The collection of vignettes,
The House on Mango Street by Sandra Cisneros, describes the life of a girl growing up in a poor neighborhood in Chicago. Throughout her life, Esperanza struggles with her environment. However, she discovers how to surmount the obstacles to find her identity. As Esperanza observes the world around her, she notices the different ways that women are treated and viewed. They are labeled with stereotypes, which are ideas held as a standard by society about a certain group of people, whether it be race, religion, age, or gender. Esperanza overcomes the stereotypes that limit the other women in her environment by observing the experiences of Alicia, Rafaela, and Marin.
Esperanza learns to avoid stereotypes placed on women by observing Alicia.

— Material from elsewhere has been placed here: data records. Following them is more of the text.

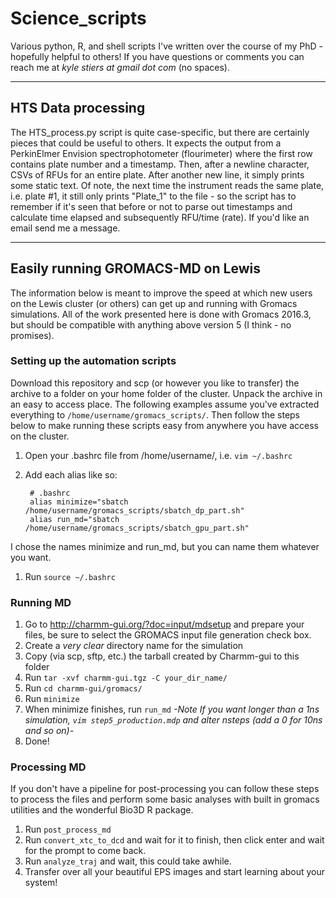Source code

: # Science_scripts
Various python, R, and shell scripts I've written over the course of my PhD - hopefully helpful to others! If you have questions or comments you can reach me at *kyle stiers at gmail dot com* (no spaces).

------------------------------------------------------------------------------------------------------------------
## HTS Data processing
The HTS_process.py script is quite case-specific, but there are certainly pieces that could be useful to others. It expects the output from a PerkinElmer Envision spectrophotometer (flourimeter) where the first row contains plate number and a timestamp. Then, after a newline character, CSVs of RFUs for an entire plate. After another new line, it simply prints some static text. Of note, the next time the instrument reads the same plate, i.e. plate #1, it still only prints "Plate_1" to the file - so the script has to remember if it's seen that before or not to parse out timestamps and calculate time elapsed and subsequently RFU/time (rate). If you'd like an email send me a message.

------------------------------------------------------------------------------------------------------------------

## Easily running GROMACS-MD on Lewis
The information below is meant to improve the speed at which new users on the Lewis cluster (or others) can get up and running with Gromacs simulations. All of the work presented here is done with Gromacs 2016.3, but should be compatible with anything above version 5 (I think - no promises).

### Setting up the automation scripts
Download this repository and scp (or however you like to transfer) the archive to a folder on your home folder of the cluster. Unpack the archive in an easy to access place. The following examples assume you've extracted everything to `/home/username/gromacs_scripts/`. Then follow the steps below to make running these scripts easy from anywhere you have access on the cluster.

1. Open your .bashrc file from /home/username/, i.e. `vim ~/.bashrc`
1. Add each alias like so:

        # .bashrc
        alias minimize="sbatch /home/username/gromacs_scripts/sbatch_dp_part.sh"
        alias run_md="sbatch /home/username/gromacs_scripts/sbatch_gpu_part.sh"

I chose the names minimize and run_md, but you can name them whatever you want.

1. Run `source ~/.bashrc`

### Running MD
1. Go to http://charmm-gui.org/?doc=input/mdsetup and prepare your files, be sure to select the GROMACS input file generation check box.
1. Create a *very clear* directory name for the simulation
1. Copy (via scp, sftp, etc.) the tarball created by Charmm-gui to this folder
1. Run `tar -xvf charmm-gui.tgz -C your_dir_name/`
1. Run `cd charmm-gui/gromacs/`
1. Run `minimize`
1. When minimize finishes, run `run_md`
        *-Note If you want longer than a 1ns simulation, `vim step5_production.mdp` and alter nsteps (add a 0 for 10ns and so on)-*
1. Done!

### Processing MD
If you don't have a pipeline for post-processing you can follow these steps to process the files and perform some basic analyses with built in gromacs utilities and the wonderful Bio3D R package.
1. Run `post_process_md` 
1. Run `convert_xtc_to_dcd` and wait for it to finish, then click enter and wait for the prompt to come back.
1. Run `analyze_traj` and wait, this could take awhile.
1. Transfer over all your beautiful EPS images and start learning about your system!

Alicia is one of Esperanza's role models. She is young and smart, and takes care of her father since her mother died. She studies hard to go to the university, because she doesn’t want to stay home and do housework all her life. However, her father says that
“a woman’s place is sleeping so she can wake up early with the tortilla star, the one that appears early just in time to rise and catch the hind legs hide behind the sink, beneath the fourclawed tub, under the swollen floorboards nobody fixes, in the corner of your eyes” (31). Alicia’s father believes that women belong at home to do chores all day. This is why the mice that Alicia fear so much represent her father. He treats her like she is crazy to believe that a woman can amount to more than just staying in the house to make tortillas. Despite her fear towards her father, Alicia continues to study all night for university. Alicia does not plan to escape Mango Street through marriage, unlike many
of the other women. Instead, she works hard in hopes of changing her life on her own terms. The way her father described his view on the role of women illustrates the stereotype Alicia faces. Alicia’s actions impact the way that Esperanza acts toward stereotypes. She learns that education is an important aspect in life, and that even if others put her down and disagree with her ambitions, she has to keep going no matter what. By watching Mamacita’s negative example, Esperanza realizes what role she wants to avoid in a world full of stereotypes. Mamacita and her baby moved to America at great expense to her husband, who worked two jobs day and night to afford it. But
Mamacita is miserable away from old home. Ever since she has arrived, Mamacita has not left her apartment. Some say it is because she is so fat and can’t climb down the three flights of stairs, but Esperanza believes it is because Mamacita does not know how to speak English. Mamacita cries for her old home, but her husband says there is no going back. She “does not belong, every once in a while lets out a cry, hysterical, high, as if [her husband] had torn the only skinny thread that kept her alive, the only road out to that country” (78). Mamacita is extremely homesick because back in her old country, where she felt like she belonged. She was able to speak the language and socialize with others. She had a life and friends. But in America, Mamacita was too ashamed to leave the house because she only knew a few words in English. While others criticized Mamacita’s appearance, Esperanza saw more that just that. She saw the tragedy in Mamacita's situation. Through Mamacita, Esperanza sees that not knowing the language can keep people caged. She realizes that linguistic ability is
associated with freedom. Fortunately, Esperanza does not need to worry about language barriers since she grew up in America and has been speaking the language her whole life.